Both have challenged — and mocked — political correctness and elitism, though in their own different ways. Both have succeeded in prising the working classes, even the so-called underclass away from their ossified, old Left-Socialist fortresses.
The standout Trump statement in that angry speech, bordering on the deranged in fact, was his call to the working classes, the workers of America. How similar is that to the new politics Mr Modi has built at least for the past 6 years, always seeming to be doing something for the poor, delivering it efficiently and vacuum-cleaning the upper crust with ever higher taxes.
Mr Trump has taken the Republican Party by the neck and dumped everything it stood for: Free trade, liberal immigration, globalisation, low tariffs, worldwide power projection and policing, everything except low taxes. Mr Modi is changing and course-correcting now, woken up by an economy in free fall, but his first six years have not been any different. The BJP used to be a party, we thought, of free enterprise, privatisation, low taxes, wealth creation and so on. All that was put in the freeze except, a more hearty embrace of the West, especially America.

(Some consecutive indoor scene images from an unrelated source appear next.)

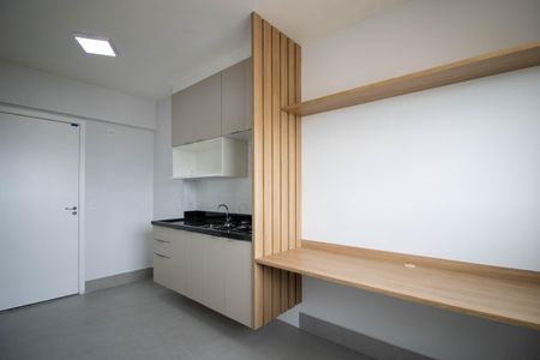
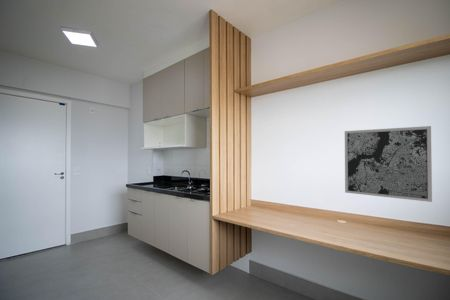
+ wall art [344,125,433,203]
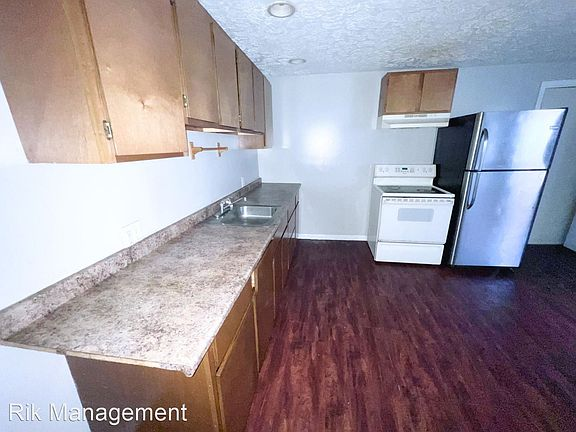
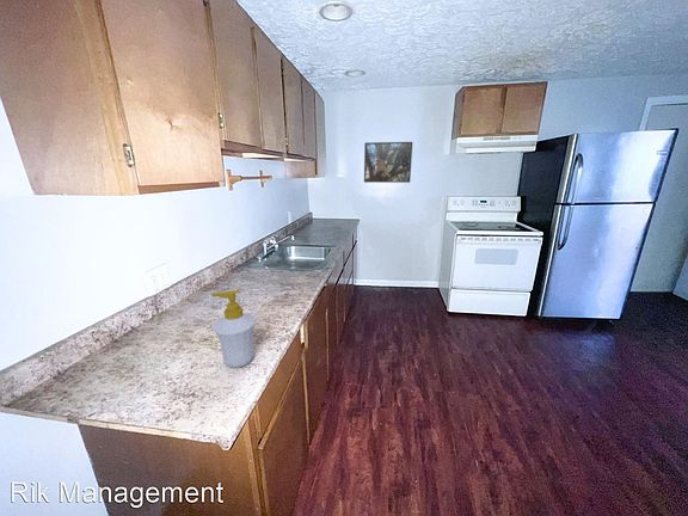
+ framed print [363,141,413,184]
+ soap bottle [210,289,257,369]
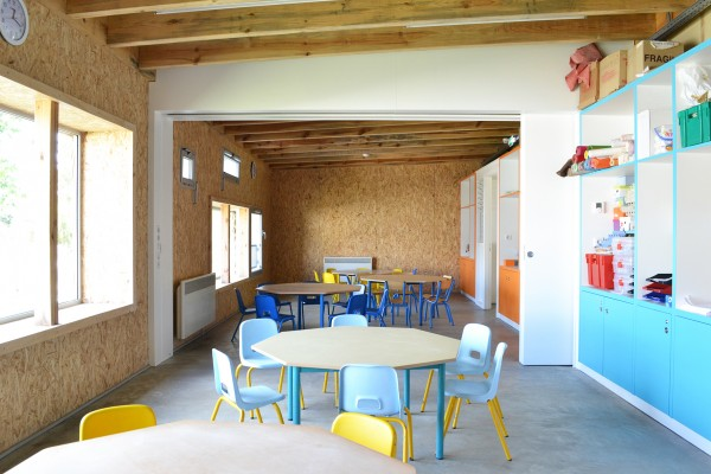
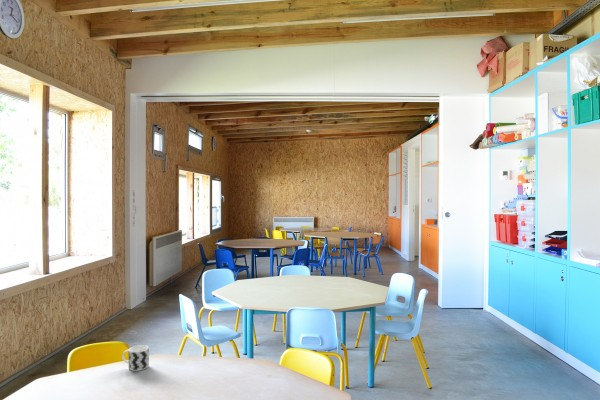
+ cup [121,344,150,372]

We talk about Mr Modi and his politics often enough. So, let’s keep the focus on Mr Trump and what his political success teaches. We call it success because, at the risk of sounding repetitive, we need to underline that despite doing so much wrong on governance and against the grain of his own party’s ideology and principles, he still had half of America turn up and vote for him.
Illustration: Binay Sinha
America has now seen the rise of a new ideology: Trumpism. Given the way he is, even if defeated, he won’t fade away like traditional American former presidents. Because nothing about him is traditional. As a political phenomenon, he is sui generis. You’ve got to live with his legacy. And not just in America. Because politicians across the democratic world will learn from him. What kind of a man enters politics so late in life, in something called the Grand Old Party, and founds an ideology all his own. His shadow will not easily leave the Republicans. Nor would his family.
The finest minds in American and Western media, with all their political experience and scholarship, failed to adequately appreciate Trumpism’s impact just as so many of us in India can’t fathom, or accept Moditva’s.

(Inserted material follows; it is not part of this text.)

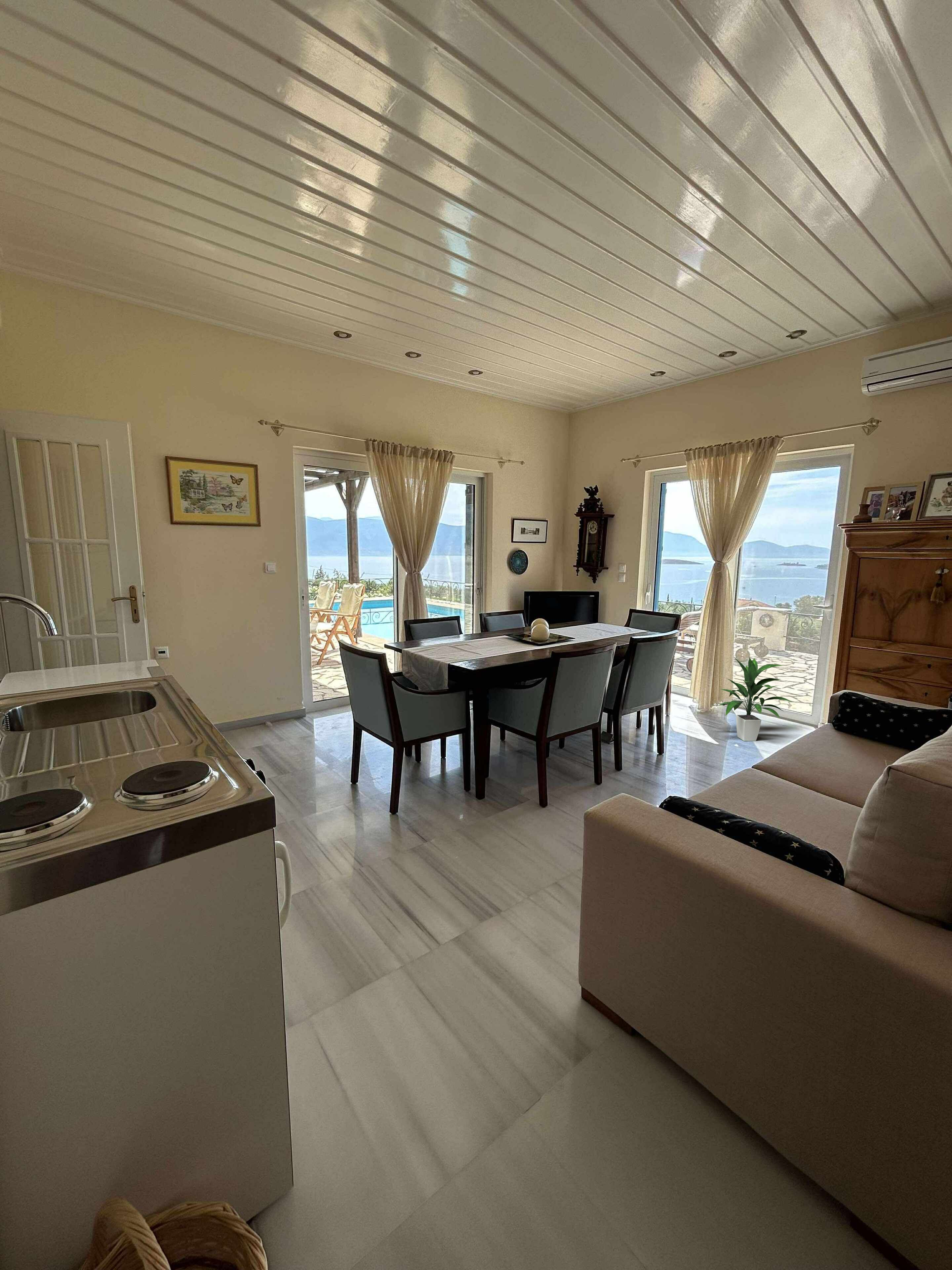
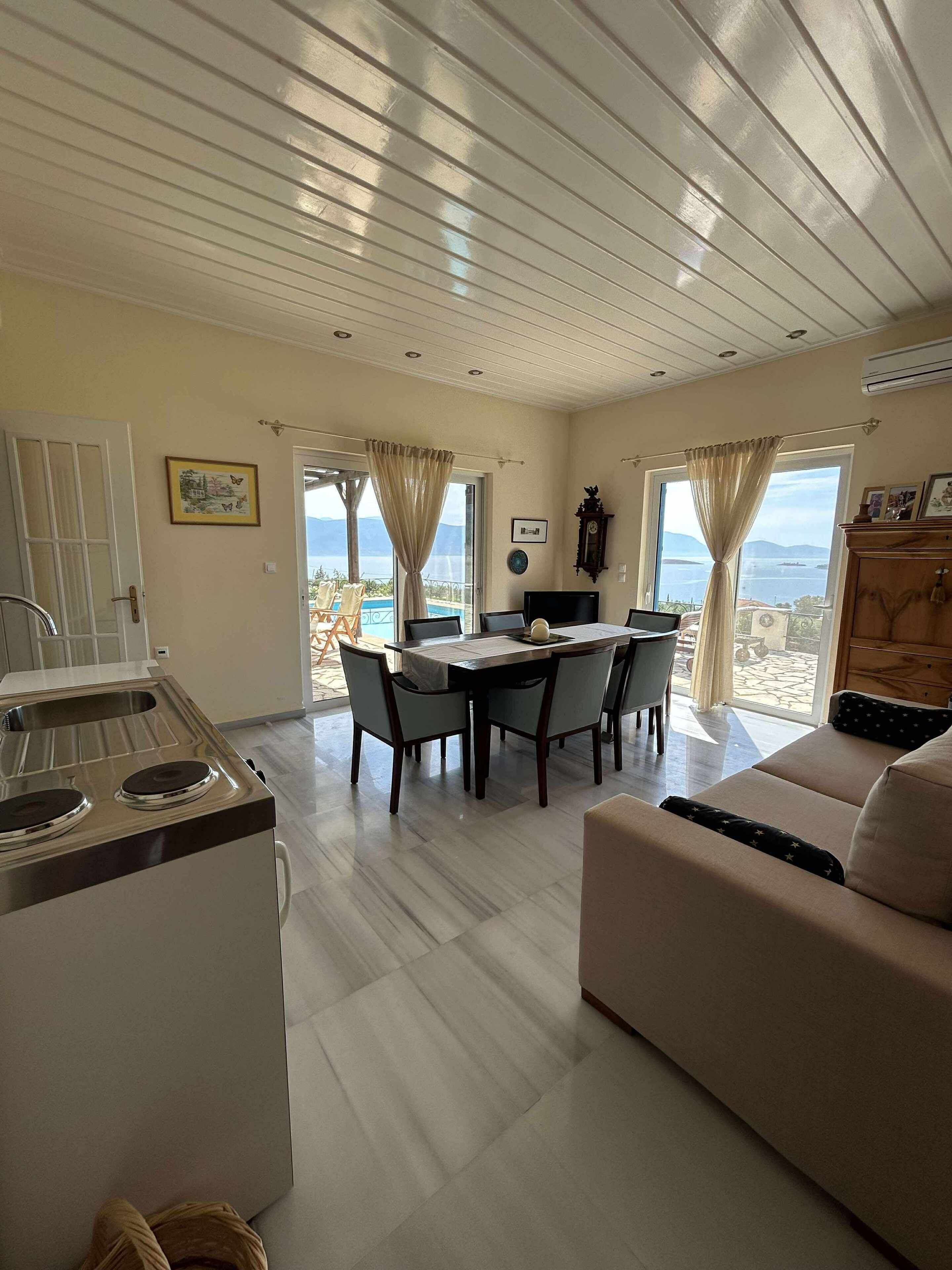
- indoor plant [716,656,794,741]
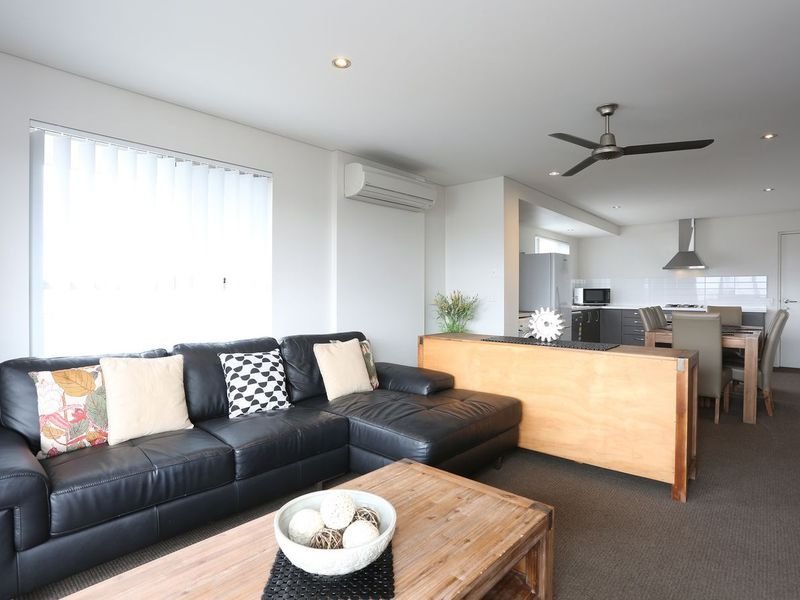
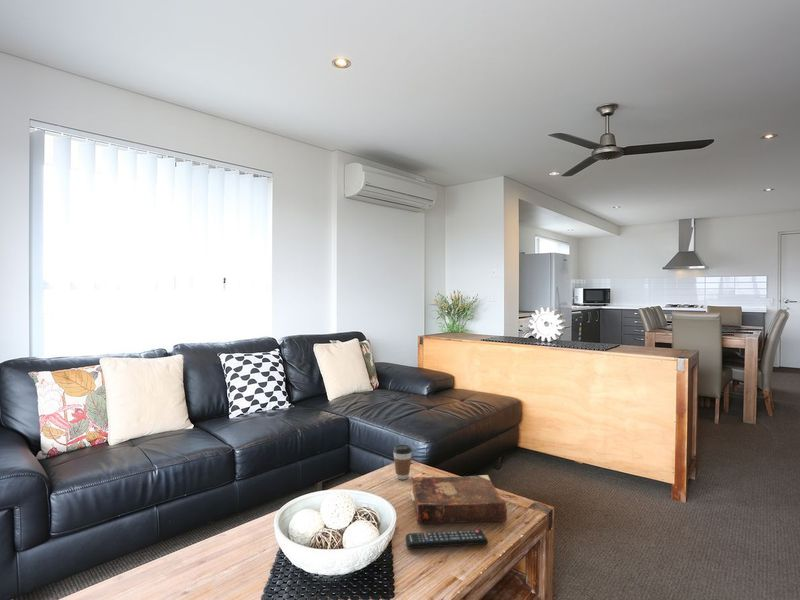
+ remote control [405,529,489,550]
+ book [409,474,508,525]
+ coffee cup [392,444,413,480]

Could that be because our analysis still carries an overload of the notion that the only way of keeping winning is to make people better off. Didn’t Bill Clinton tell us, “It’s the economy, stupid”? If so, how could Modi get an even bigger majority in 2019 in an already struggling economy, or Trump so many votes exactly on the day his country was counting its second-highest number of coronavirus cases?
Let’s flip that question. Alright, you can’t make your people better off. But can you make them feel better? That is where the more touchy-feely, emotional aspect of culture, religion and identity comes in. At this point in democratic politics across borders, that is winning. That is why even a Centrist like Emmanuel Macron is talking the way he is. Rising wokeness is the fuel of this demagogy it holds in contempt and seeks to oppose.

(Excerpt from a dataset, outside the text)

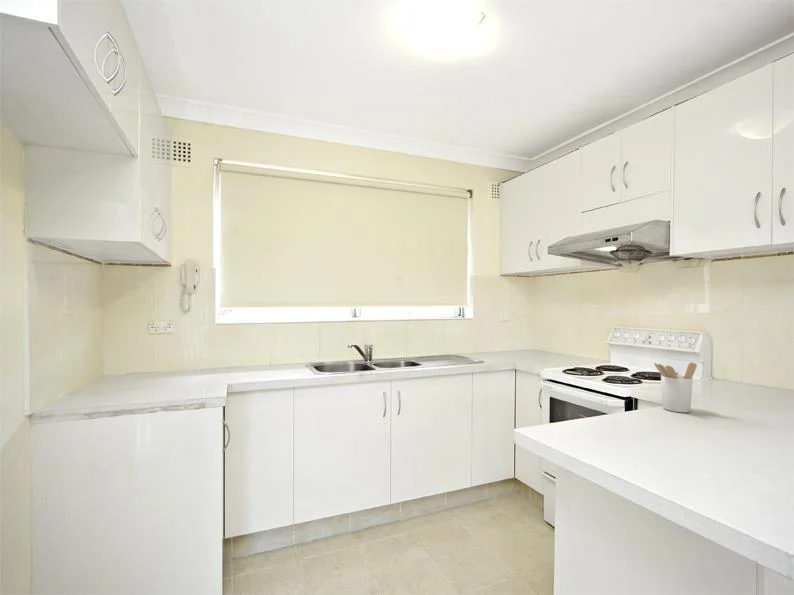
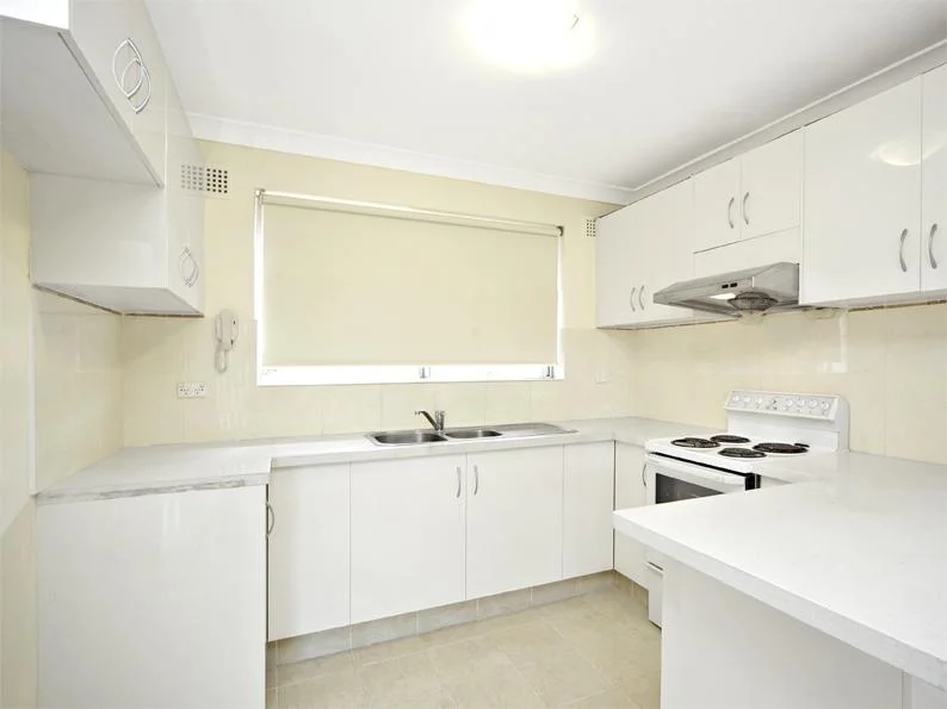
- utensil holder [653,361,698,413]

Mark the words the famous CNN anchor Andersen Cooper used for Trump: An obese turtle lying belly up on the beach in the sun. How do you think does Trump’s base see it? Of course, as evidence that all Trump says about elitism is right. It is the same way when the English-speakers here laugh at Modi for not being able to spell ‘STRENGTH’ correctly. It makes his base, built on cultural identity and abhorrence of elitism even more loyal. Trump, if anything, has been made fun of a million times more than this. And in public, not whispers. Now you know why nearly half of America, a lot of it working class, still turns up to vote for him.